SELECTED PASSAGE:
=== Section Start ===

Human Services and Telstra deny plans to outsource call centres


Telstra chief executive David Thodey might have told investors and consumers the carrier’s call centre jobs may not exist in five years . . . but that hasn’t stopped the privatised former government monopoly dispatching staff into one of the Commonwealth’s biggest phone rooms, the Department of Human Services to cut costs.

The national carrier is preparing to imminently send its change management agents into the social security juggernaut as part of a big push to wean millions of Australia’s welfare recipients off making calls to humans and onto more cost efficient digital channels to save millions.

Under the new arrangement, it is understood that Telstra staff, or potentially those of a “third party provider” would sit cheek by jowl with DHS staff as they try to steer callers to ostensibly quicker and easier ways to resolve their inquiries rather than picking up the phone.

An as yet unverified internal DHS announcement to staff “proposes partnering with Telstra to deliver call centres services for the Department of Human Services under the department’s established telecommunication arrangement” with the deal kicking in from October 2014.

=== Section End ===

TASKS:
1/ According to the article on Telstra and Human Services, when would the proposed deal take effect?
2/ In the article on Telstra and Human Services, rewrite everything from "Telstra chief executive" down to "to save millions.", changing "juggernaut" to "giant".

[Data records]
=== Section Start ===

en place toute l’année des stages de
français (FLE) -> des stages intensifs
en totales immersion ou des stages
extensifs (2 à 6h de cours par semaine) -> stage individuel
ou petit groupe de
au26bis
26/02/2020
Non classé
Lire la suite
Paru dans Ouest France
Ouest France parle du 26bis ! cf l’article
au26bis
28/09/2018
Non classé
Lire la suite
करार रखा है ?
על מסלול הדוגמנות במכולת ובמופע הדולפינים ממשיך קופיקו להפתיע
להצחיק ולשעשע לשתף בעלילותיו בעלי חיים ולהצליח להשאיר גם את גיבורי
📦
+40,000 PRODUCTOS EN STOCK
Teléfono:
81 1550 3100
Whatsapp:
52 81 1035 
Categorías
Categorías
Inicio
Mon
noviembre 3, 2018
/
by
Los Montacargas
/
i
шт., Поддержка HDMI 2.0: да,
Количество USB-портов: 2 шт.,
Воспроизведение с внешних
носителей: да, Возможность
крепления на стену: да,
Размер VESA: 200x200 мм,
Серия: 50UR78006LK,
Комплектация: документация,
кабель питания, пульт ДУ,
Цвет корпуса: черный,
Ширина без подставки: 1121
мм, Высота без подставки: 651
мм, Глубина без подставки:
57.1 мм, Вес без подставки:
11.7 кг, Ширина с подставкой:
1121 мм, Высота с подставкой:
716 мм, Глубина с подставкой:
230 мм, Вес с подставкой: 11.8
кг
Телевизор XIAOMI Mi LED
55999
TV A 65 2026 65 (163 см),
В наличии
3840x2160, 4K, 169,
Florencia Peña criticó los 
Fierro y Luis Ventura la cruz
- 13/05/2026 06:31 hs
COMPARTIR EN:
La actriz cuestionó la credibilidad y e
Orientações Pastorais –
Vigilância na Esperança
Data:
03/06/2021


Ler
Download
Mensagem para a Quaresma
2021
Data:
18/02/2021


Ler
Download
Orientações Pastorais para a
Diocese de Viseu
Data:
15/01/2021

=== Section End ===

SOLUTIONS TO THE EXERCISE:
1/ From October 2014.

2/
Telstra chief executive David Thodey might have told investors and consumers the carrier’s call centre jobs may not exist in five years . . . but that hasn’t stopped the privatised former government monopoly dispatching staff into one of the Commonwealth’s biggest phone rooms, the Department of Human Services to cut costs.

The national carrier is preparing to imminently send its change management agents into the social security giant as part of a big push to wean millions of Australia’s welfare recipients off making calls to humans and onto more cost efficient digital channels to save millions.